The Black Dahlia, Elizabeth Short, is buried at the Mountain View Cemetery, and also Victor Bergeron, founder of Trader Vic's!

I used to live just down the street and loved taking walks though there in the afternoons. Such a gorgeous place.

~Loryn
 

goldwyn girl

One Too Many
Messages
1,883
Location
Sydney Australia and Las Vegas NV
I love to visit cemeteries, see avatar <<<< When I'm in California I like to pay my respects to Eddie Cochran. Forrest Lawn Cypress. Marilyn and Dean at Westwood.
EddieCochran.jpg
 

skyvue

Call Me a Cab
Messages
2,221
Location
New York City
I don't have pics, but I've visited the graves of Patsy Cline, Hank Williams, Jimmie Rodgers, Groucho Marx, Marilyn Monroe, Nat King Cole, Marion Davies, and many others.

I also love to do self-guided tours of stars' homes (no bus rides for me) when I'm in Los Angeles.

I also once did a Raymond Chandler tour, driving by several of his residences and a number of sites that are featured in his novels.
 

Miss 1940's

Practically Family
goldwyn girl said:
I love to visit cemeteries, see avatar <<<< When I'm in California I like to pay my respects to Eddie Cochran. Forrest Lawn Cypress. Marilyn and Dean at Westwood.
EddieCochran.jpg
[/QUOTE
westwood is Behind a Libary!
I have this really funny story! Ill have to tell it sometime!
well anyways, marilyn and Dean are like a few feet away!
also peggy lee, natalie wood, donna reed, eva Gabor, eddie albert,eve arden,jack lemmon........simply scads of celebs there too see! and since the cemetary is so small, they are easy to find!
 

Miss 1940's

Practically Family
skyvue said:
I don't have pics, but I've visited the graves of Patsy Cline, Hank Williams, Jimmie Rodgers, Groucho Marx, Marilyn Monroe, Nat King Cole, Marion Davies, and many others.

I also love to do self-guided tours of stars' homes (no bus rides for me) when I'm in Los Angeles.

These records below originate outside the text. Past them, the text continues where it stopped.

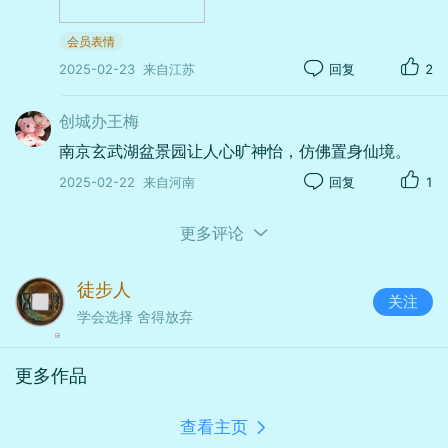
器材：
HUAWEI
VOG-AL00
会员表情
光圈：
f/2.2
快门：
1/60
焦距：
2mm
ISO：
125
2025-02-23
来自江苏
回复
2
创城办王梅
南京玄武湖盆景园让人心旷神怡，仿佛置身仙境。
2025-02-22
来自河南
回复
1
更多评论
徒步人
关注
学会选择 舍得放弃
更多作品
器材：
HUAWEI
VOG-AL00
查看主页
光圈：
f/2.2
快门：
1/60
焦距：
2mm
ISO：
80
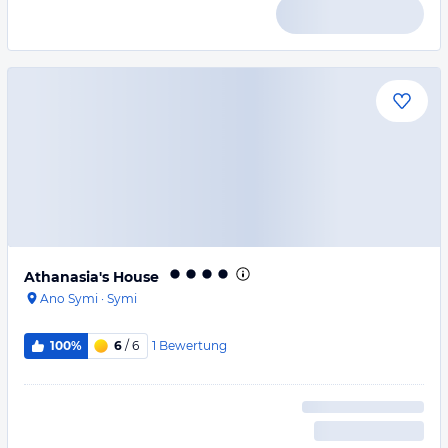
Athanasia's House
Ano Symi
·
Symi
1
Bewertung
100%
6
/ 6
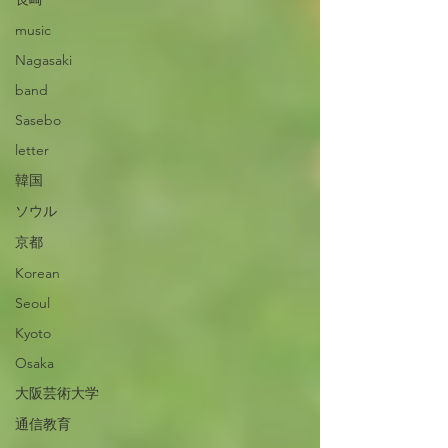
music
Nagasaki
band
Sasebo
letter
韓国
ソウル
京都
Korean
Seoul
Kyoto
Osaka
大阪芸術大学
通信教育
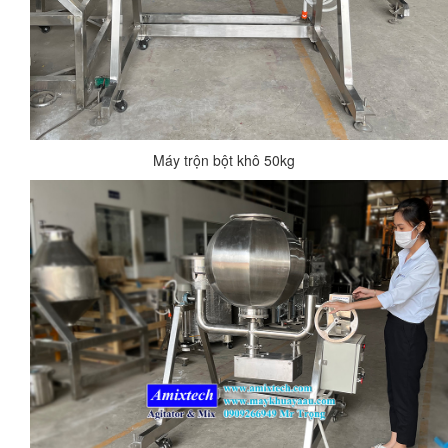
Máy trộn bột khô 50kg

I also once did a Raymond Chandler tour, driving by several of his residences and a number of sites that are featured in his novels.
Nat king Cole. In that same area, there is Burns and Allen, and I think Jeanette Maconald is right Below Nat!
as well as Alan Ladd and Marie Macdonald is there too!
Oh and Marion at Hollywood Forever, right across from her is Tyrone Powers!

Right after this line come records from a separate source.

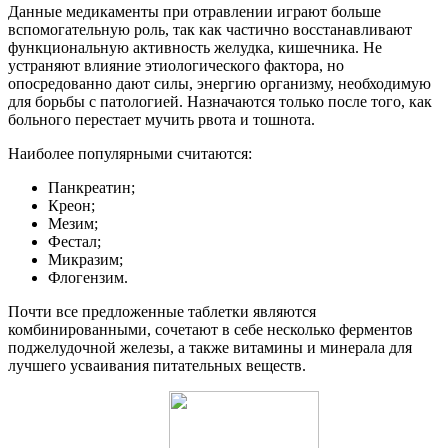
Данные медикаменты при отравлении играют больше
вспомогательную роль, так как частично восстанавливают
функциональную активность желудка, кишечника. Не
устраняют влияние этиологического фактора, но
опосредованно дают силы, энергию организму, необходимую
для борьбы с патологией. Назначаются только после того, как
больного перестает мучить рвота и тошнота.
Наиболее популярными считаются:
Панкреатин;
Креон;
Мезим;
Фестал;
Микразим;
Флогензим.
Почти все предложенные таблетки являются
комбинированными, сочетают в себе несколько ферментов
поджелудочной железы, а также витамины и минерала для
лучшего усваивания питательных веществ.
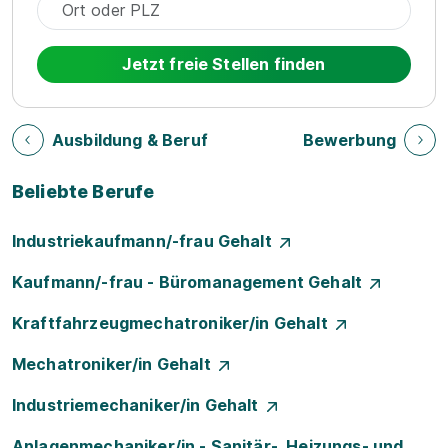
Jetzt freie Stellen finden
Ausbildung & Beruf
Bewerbung
Beliebte Berufe
Industriekaufmann/-frau Gehalt
Kaufmann/-frau - Büromanagement Gehalt
Kraftfahrzeugmechatroniker/in Gehalt
Mechatroniker/in Gehalt
Industriemechaniker/in Gehalt
Anlagenmechaniker/in - Sanitär-, Heizungs- und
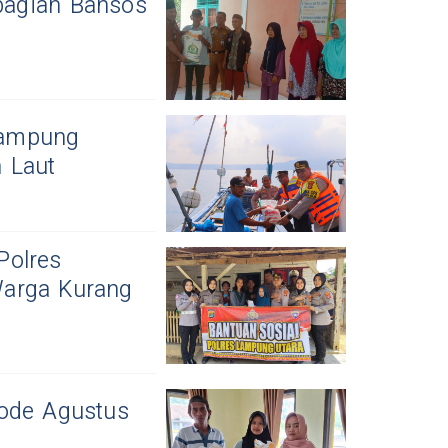
bagian Bansos
 Lampung
 Laut
Polres
Warga Kurang
iode Agustus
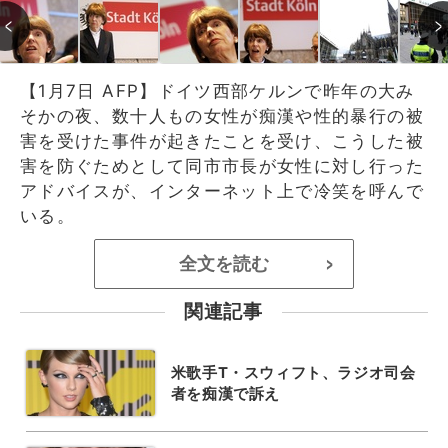
【1月7日 AFP】ドイツ西部ケルンで昨年の大み
そかの夜、数十人もの女性が痴漢や性的暴行の被
害を受けた事件が起きたことを受け、こうした被
害を防ぐためとして同市市長が女性に対し行った
アドバイスが、インターネット上で冷笑を呼んで
いる。
全文を読む
>
関連記事
米歌手T・スウィフト、ラジオ司会
者を痴漢で訴え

The One Cemetery I suggest going to would be Hillside and Holy Cross in Culver City! they are Both Swell Cemetries and the People Leave you alone there, not like the stalkers at Glendale Forest Lawn, they will follow you around! its really annoying!:rage:
 

Miss 1940's

Practically Family
John in Covina said:
************
It is just off the 10 freeway on the hill east of Grand Avenue. Big place, my sister in laws dad was buried there early this year. i haven't visited the grounds much.

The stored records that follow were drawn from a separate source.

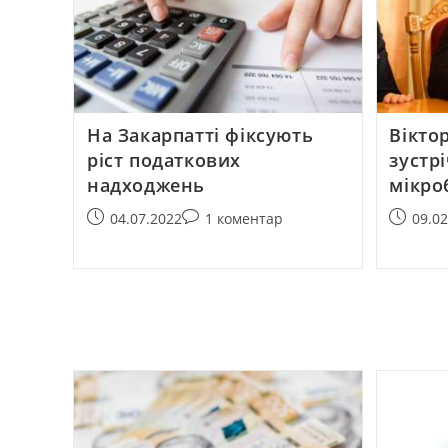
На Закарпатті фіксують
Вікто
ріст податкових
зустр
надходжень
мікро
04.07.2022
1 коментар
09.0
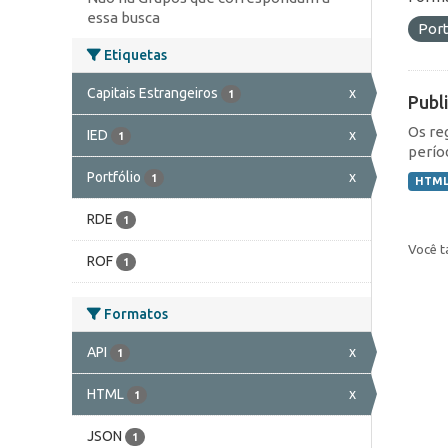
essa busca
Port
Etiquetas
Capitais Estrangeiros
x
1
Publ
Os re
IED
x
1
perío
Portfólio
x
1
HTM
RDE
1
Você t
ROF
1
Formatos
API
x
1
HTML
x
1
JSON
1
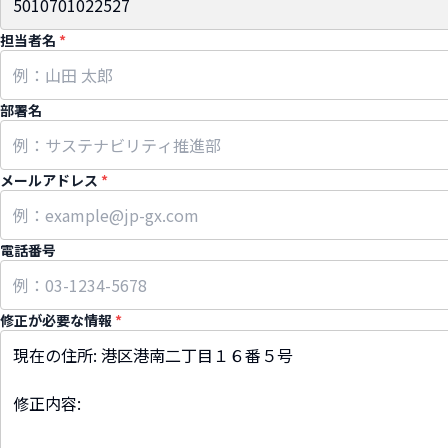
担当者名
*
部署名
メールアドレス
*
電話番号
修正が必要な情報
*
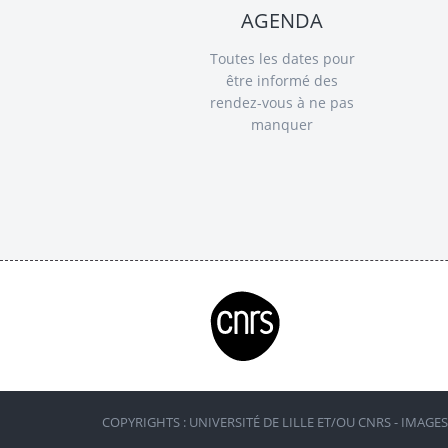
AGENDA
Toutes les dates pour
être informé des
rendez-vous à ne pas
manquer
COPYRIGHTS : UNIVERSITÉ DE LILLE ET/OU CNRS - IMAGE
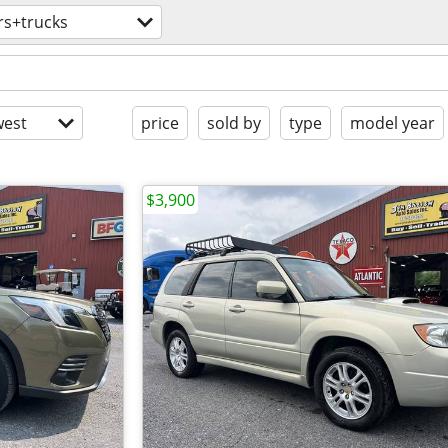
rs+trucks
est
price
sold by
type
model year
$3,900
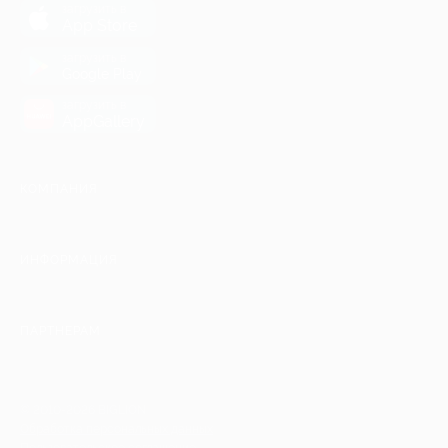
загрузить в
App Store
загрузить в
Google Play
загрузить в
AppGallery
КОМПАНИЯ
ИНФОРМАЦИЯ
ПАРТНЕРАМ
© 2010-2026 BIGLION
Обработка персональных данных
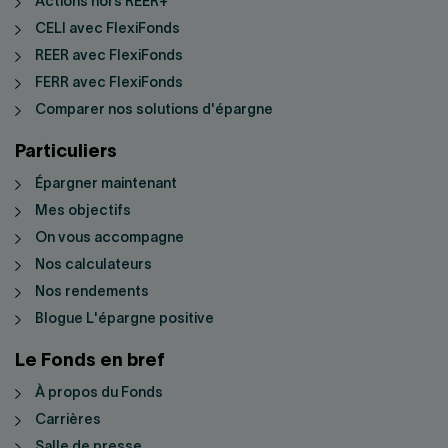
Actions hors REER+
CELI avec FlexiFonds
REER avec FlexiFonds
FERR avec FlexiFonds
Comparer nos solutions d'épargne
Particuliers
Épargner maintenant
Mes objectifs
On vous accompagne
Nos calculateurs
Nos rendements
Blogue L'épargne positive
Le Fonds en bref
À propos du Fonds
Carrières
Salle de presse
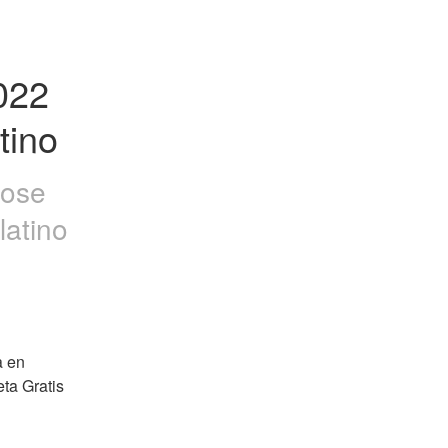
22 
tino
ose
latino
 en 
a Gratis 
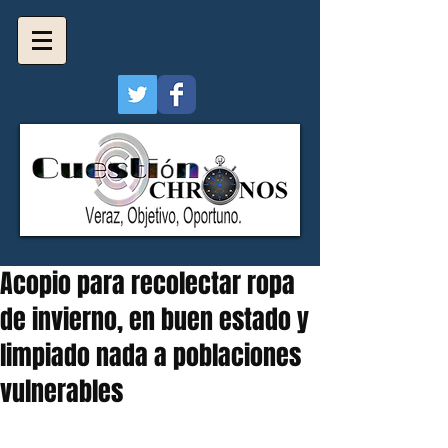
Acopio para recolectar ropa
de invierno, en buen estado y
limpiado nada a poblaciones
vulnerables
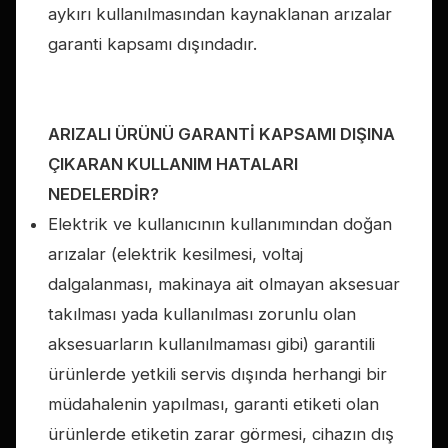
aykırı kullanılmasından kaynaklanan arızalar
garanti kapsamı dışındadır.
ARIZALI ÜRÜNÜ GARANTİ KAPSAMI DIŞINA
ÇIKARAN KULLANIM HATALARI
NEDELERDİR?
Elektrik ve kullanıcının kullanımından doğan
arızalar (elektrik kesilmesi, voltaj
dalgalanması, makinaya ait olmayan aksesuar
takılması yada kullanılması zorunlu olan
aksesuarların kullanılmaması gibi) garantili
ürünlerde yetkili servis dışında herhangi bir
müdahalenin yapılması, garanti etiketi olan
ürünlerde etiketin zarar görmesi, cihazın dış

I do like the view from near the top of Rose Hills looking west towards LA on a real clear day. It is pretty fabulous. I have taken visitors there just for that view, downtown LA is really cool to see from there and the vista is enormous.
I actually think I have Relatives there in covina!
I have been to all the Big famous cemes, all except for the one In chatsworth! I wont drive out there, I mean I love Ginger Rogers and it would be swell too see her, but its so out of the way!
from Glendale to Hollywood Hills is Like 20 minutes lol
One day Ill go there. Yeah Rose hills is Quite Nice, I think its in Montebello isnt it? I know its right before Los Angeles.